SPPL: What makes you a “brave” writer?

MM: I suppose I dare to name things that some people find unpalatable for kids. For example, I don’t mind drawing a violent family the way it is. And I don’t mind drawing the many ways that adults fail kids.

There are some adult critics who disagree, of course. They feel that we ought to draw more positive and uplifting stories for kids. They point out that books like mine in some ways depress kids or draw a very dour view of the world that’s unhealthy.

To that I say, sure, there are plenty of things to love about being alive on this crazy globe. But there are plenty of soul-crushing situations that young people carry around every day in secret. We can’t abandon them. We have to let those experiences get shared or they kill us. In daring to name the hard things, I try to take away the shame and make things less lonely. If my books can do that for a reader, I’ve done my work.

So, to them [Saint Paul's youth], I say that your lives and your stories matter – and that you absolutely have power over changing the things in your lives that you don’t like.

SPPL: If you could say one thing to the youth of Saint Paul, what would it be?

MM: Saint Paul’s youth has the largest poverty rate in your state…somewhere around a third of kids under 18 live in poverty. It’s easy for kids in that situation to be so consumed with just getting by that they feel invisible and unimportant. They stop being able to imagine other circumstances for themselves. It becomes a dangerous state of mind.

So, to them, I say that your lives and your stories matter – and that you absolutely have power over changing the things in your lives that you don’t like.

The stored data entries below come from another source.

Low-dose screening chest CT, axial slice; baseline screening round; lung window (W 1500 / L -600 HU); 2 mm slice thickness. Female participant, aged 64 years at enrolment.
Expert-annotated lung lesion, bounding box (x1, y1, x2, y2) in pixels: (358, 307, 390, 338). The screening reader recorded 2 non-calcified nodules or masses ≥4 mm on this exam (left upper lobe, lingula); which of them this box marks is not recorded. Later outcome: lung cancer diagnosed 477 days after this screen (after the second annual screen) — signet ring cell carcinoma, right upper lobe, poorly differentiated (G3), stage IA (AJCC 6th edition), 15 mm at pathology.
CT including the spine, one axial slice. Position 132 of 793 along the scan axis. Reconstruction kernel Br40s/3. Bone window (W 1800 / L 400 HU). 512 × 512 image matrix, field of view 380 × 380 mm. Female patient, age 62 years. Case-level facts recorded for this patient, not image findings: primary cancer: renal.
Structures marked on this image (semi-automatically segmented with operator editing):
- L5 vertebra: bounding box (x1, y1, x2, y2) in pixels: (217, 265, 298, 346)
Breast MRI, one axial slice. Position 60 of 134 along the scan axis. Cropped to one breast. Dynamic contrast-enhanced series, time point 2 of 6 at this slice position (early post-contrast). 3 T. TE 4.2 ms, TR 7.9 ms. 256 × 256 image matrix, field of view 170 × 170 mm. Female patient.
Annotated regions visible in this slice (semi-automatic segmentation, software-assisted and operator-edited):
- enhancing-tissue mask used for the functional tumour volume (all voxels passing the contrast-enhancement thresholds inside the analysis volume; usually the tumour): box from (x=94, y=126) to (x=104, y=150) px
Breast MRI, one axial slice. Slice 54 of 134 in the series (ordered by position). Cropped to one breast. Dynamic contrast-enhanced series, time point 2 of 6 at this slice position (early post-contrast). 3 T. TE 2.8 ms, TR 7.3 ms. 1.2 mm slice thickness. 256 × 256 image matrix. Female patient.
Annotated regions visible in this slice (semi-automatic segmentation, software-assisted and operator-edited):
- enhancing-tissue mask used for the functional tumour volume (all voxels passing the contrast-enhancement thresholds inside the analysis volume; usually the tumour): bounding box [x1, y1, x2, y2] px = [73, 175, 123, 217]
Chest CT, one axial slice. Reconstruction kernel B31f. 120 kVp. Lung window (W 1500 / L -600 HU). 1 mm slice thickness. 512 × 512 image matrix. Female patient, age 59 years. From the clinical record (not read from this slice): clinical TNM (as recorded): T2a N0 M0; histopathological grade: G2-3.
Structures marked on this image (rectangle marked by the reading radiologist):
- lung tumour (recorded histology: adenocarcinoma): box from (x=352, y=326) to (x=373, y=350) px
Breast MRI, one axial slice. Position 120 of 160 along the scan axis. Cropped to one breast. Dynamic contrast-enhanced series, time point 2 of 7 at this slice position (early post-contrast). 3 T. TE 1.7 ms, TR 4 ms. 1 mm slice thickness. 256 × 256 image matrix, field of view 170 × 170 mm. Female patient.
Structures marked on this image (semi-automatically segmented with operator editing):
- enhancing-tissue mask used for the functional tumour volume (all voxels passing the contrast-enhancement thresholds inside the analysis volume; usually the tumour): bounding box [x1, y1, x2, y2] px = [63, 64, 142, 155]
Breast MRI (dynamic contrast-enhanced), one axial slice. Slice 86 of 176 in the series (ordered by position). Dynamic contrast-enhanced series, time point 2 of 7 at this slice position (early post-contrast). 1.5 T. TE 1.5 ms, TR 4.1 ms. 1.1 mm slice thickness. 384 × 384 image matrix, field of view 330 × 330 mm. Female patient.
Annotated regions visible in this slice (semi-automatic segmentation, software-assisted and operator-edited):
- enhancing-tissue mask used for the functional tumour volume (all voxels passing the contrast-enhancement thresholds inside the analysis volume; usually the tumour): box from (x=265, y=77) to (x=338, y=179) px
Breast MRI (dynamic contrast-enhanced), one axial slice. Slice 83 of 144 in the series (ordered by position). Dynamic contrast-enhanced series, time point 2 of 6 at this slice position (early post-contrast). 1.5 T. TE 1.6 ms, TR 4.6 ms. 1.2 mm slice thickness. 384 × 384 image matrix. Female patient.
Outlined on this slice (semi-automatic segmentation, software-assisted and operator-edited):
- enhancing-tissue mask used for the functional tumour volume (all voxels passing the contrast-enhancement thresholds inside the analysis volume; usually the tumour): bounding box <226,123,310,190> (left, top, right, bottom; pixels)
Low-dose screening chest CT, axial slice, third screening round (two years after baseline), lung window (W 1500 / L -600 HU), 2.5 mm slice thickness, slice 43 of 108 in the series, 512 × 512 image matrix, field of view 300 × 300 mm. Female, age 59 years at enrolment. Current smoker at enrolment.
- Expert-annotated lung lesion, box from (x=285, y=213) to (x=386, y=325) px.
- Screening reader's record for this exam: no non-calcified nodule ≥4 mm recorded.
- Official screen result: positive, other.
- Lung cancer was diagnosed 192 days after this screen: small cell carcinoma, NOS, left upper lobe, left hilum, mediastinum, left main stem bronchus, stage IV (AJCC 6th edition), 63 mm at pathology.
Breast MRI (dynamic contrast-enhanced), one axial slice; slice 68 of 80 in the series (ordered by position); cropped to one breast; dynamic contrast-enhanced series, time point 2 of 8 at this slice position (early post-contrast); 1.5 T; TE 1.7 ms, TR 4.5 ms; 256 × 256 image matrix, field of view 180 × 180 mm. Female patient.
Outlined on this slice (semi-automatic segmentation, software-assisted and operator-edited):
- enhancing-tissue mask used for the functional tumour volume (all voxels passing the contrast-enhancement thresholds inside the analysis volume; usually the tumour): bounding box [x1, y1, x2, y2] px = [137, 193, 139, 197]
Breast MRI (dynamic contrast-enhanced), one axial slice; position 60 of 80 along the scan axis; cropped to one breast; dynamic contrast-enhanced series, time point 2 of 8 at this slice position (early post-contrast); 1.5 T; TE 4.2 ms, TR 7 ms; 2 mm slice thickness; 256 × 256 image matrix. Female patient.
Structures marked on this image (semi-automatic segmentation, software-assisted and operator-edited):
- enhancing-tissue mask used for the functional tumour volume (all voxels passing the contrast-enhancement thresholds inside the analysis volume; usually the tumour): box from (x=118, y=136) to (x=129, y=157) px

SPPL: In Burn Baby Burn, Nora and her family faces the threat of eviction. How do you think this book can help people today talk about housing?

MM: Housing is a huge issue that’s threaded throughout Burn Baby Burn. There is the constant struggle of Nora’s family to make the rent on time – and all the ways Nora has to dodge the landlord when that’s not possible.

And then there is my favorite character in the novel, Stiller. She’s the head of the tenant group and is utterly fearless. She’s basically in a constant war with the building superintendent — everything from getting heat on time to making sure nobody messes with their belongings in the storage room. And you better believe she knows the precise rules on who you can evict and when.

It’s also Stiller who predicts what’s going to happen to their Queens neighborhood over time. “One day only fat cats will live here,” she tells Nora, who can’t even imagine such a thing in her dumpy neighborhood. But, sure enough, here we are in Saint Paul and elsewhere. In New York, you’ll pay a couple thousand dollars a month for a studio, if you’re lucky. And who bears the brunt? The poor and working people people.